If there is a caveat – and there shouldn’t be considering the resources at the ECB’s disposal – it is that Bayliss was seen as a coach to improve the team’s fortunes in limited-overs cricket. On that front, he’s sticking to the task: 34 wins from 52 matches in ODIs, with the blemish of a semi-final defeat to Pakistan in the 2017 Champions Trophy.

England also made it to the final of the World T20 in 2016, coming within a few mishits of matching their winning efforts in 2010. As much as there is temptation to lay this Ashes despair at Bayliss’ door, he is doing good work in other areas.

Rarely have England been so watchable in coloured clothing, packed full of dynamic ball-strikers like Jos Buttler, Ben Stokes, Alex Hales, Jason Roy and others who have thrived on a licence to thrill. And with that has come an appreciation of white ball cricket as a whole that England gone without for the longest time. Unfortunately, Bayliss has not been able to impart that kind of clarity to the men in white.

There’s a repetitiveness to England’s play that Australia were able to rely on, especially during the moments when it looked like the tourists might just match them. Wickets just before stumps were as regular as clockwork, so too boundary balls just when pressure was being built in the field. Steve Smith’s side knew, whatever the situation, mistakes were around the corner.

So, what to do…

Well, nothing for now. ECB chairman Colin Graves and chief executive Tom Harrison have, separately, stated that Bayliss’ job is secure.


Those assurances were given prior to Bayliss’ statement on his future, but both would have known of his intentions and a word of support in these circumstances is merely a formality.

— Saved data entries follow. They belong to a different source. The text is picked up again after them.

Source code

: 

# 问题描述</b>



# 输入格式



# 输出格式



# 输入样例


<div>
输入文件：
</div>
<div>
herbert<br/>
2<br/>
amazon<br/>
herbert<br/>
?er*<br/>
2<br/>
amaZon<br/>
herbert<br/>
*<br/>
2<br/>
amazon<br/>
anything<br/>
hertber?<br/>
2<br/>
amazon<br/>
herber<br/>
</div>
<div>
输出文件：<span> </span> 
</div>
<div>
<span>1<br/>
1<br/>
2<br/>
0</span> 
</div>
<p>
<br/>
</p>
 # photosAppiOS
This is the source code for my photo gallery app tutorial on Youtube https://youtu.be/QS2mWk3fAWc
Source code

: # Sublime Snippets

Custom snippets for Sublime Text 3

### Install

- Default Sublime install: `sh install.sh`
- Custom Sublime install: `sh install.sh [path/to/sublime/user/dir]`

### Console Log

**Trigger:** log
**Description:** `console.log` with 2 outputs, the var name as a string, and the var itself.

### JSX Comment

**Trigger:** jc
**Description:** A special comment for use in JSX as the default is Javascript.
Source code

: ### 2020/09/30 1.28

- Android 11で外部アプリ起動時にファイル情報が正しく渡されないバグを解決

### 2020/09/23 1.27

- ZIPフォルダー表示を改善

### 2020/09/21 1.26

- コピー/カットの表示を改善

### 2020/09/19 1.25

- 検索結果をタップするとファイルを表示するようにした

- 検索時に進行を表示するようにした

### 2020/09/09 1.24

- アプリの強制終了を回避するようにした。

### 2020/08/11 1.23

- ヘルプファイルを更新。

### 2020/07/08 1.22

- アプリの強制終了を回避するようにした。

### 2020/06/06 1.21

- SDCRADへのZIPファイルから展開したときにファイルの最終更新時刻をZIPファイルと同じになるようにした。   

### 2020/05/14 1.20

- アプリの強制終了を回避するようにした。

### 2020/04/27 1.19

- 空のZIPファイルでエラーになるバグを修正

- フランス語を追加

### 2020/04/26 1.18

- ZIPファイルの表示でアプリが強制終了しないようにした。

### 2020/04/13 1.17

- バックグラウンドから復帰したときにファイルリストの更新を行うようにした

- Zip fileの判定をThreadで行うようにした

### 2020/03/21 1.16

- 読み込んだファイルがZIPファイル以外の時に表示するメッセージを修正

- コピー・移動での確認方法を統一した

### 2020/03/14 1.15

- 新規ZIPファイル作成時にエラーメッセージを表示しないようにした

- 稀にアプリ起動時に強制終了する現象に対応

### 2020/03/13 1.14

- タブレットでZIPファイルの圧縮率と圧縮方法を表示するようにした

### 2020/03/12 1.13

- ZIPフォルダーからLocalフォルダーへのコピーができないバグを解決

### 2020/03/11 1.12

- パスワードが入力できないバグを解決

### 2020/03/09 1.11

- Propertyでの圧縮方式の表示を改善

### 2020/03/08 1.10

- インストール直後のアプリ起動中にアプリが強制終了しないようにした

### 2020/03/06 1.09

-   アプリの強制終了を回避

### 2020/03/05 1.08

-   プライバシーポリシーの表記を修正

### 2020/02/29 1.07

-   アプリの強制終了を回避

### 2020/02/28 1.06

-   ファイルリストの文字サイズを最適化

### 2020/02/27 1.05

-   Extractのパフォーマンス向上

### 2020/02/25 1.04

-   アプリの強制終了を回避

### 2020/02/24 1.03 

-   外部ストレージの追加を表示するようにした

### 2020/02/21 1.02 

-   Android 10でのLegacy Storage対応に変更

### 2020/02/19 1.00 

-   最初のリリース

But how much time can pass with so little progress made? England, lest we forget, still don’t have a set opener, number three or noteworthy quick behind James Anderson and Stuart Broad – before something is done.

Pakistan and India tour this summer (two and five Tests, respectively), both with good memories against a team with the same problems they had when they last met in 2016. Defeat in both series will leave Bayliss’ position borderline untenable, but ousting him then, on the eve of a home World Cup would be disastrous.

It may be an option that the Australian continues his work with the white-ball while another coach is brought in to work with the Test side ahead of taking over full-time at the end of 2019.

Such a move may undermine Bayliss, who has promised to ensure the groundwork is in place for his successor ahead of the next overseas Ashes. But it might also work in his favour. He still lives in Australia and, when the schedule allows it, ensures he gets back home as much as possible. Taking him out of the Test cycle will enable him to perfect that work-life balance.